Bereitgestellter Text:
====

Leben und Arbeiten zusammenführen, das ist ein neues Produkt an dem alle arbeiten, zudem es aber kaum Regulative gibt, weder im Arbeitsrecht, noch im Bau- oder Gewerberecht, so Florian Amlacher. Dabei ist es längst an der Zeit, an diese Themen zu denken, betont Peter Ulm. Immerhin wollen wir alle die Stadt der kurzen Wege, weniger Verkehr und soziale Nachhaltigkeit – auch von der Pandemie unabhängig.

Michael Pech hat mit Kleinbüros in Wohnbauten keine guten Erfahrungen gemacht. Nun hat man das Konzept adaptiert und bietet Kleinstbüros mit geteilter Infrastruktur an. Dieses Konzept funktioniert, weil die Leistbarkeit gegeben ist.

Quartiere werden in Zukunft also anders angegangen werden müssen, sagt Silvia Wustinger-Renezeder. Unterschiedliche Nutzungen, Flexibilität, Freiräume –  was schon vor der Pandemie in Konzepten wie der produktiven Stadt umgesetzt wurde, gewinnt noch mehr an Bedeutung.

====

Bereitgestellte Daten:
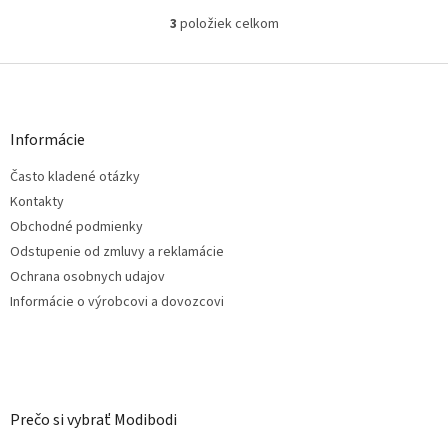
3
položiek celkom
O
v
l
Z
á
á
d
p
a
ä
Informácie
c
t
i
Často kladené otázky
i
e
e
p
Kontakty
r
Obchodné podmienky
v
Odstupenie od zmluvy a reklamácie
k
Ochrana osobnych udajov
y
v
Informácie o výrobcovi a dovozcovi
ý
p
i
s
u
Prečo si vybrať Modibodi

====

Aufgabenstellung: Gib bitte den bereitgestellten Text von „Michael Pech hat“ bis „mehr an Bedeutung.“ wieder und ersetze darin „Leistbarkeit“ durch „Bezahlbarkeit“.

Ergebnis:
Michael Pech hat mit Kleinbüros in Wohnbauten keine guten Erfahrungen gemacht. Nun hat man das Konzept adaptiert und bietet Kleinstbüros mit geteilter Infrastruktur an. Dieses Konzept funktioniert, weil die Bezahlbarkeit gegeben ist.

Quartiere werden in Zukunft also anders angegangen werden müssen, sagt Silvia Wustinger-Renezeder. Unterschiedliche Nutzungen, Flexibilität, Freiräume –  was schon vor der Pandemie in Konzepten wie der produktiven Stadt umgesetzt wurde, gewinnt noch mehr an Bedeutung.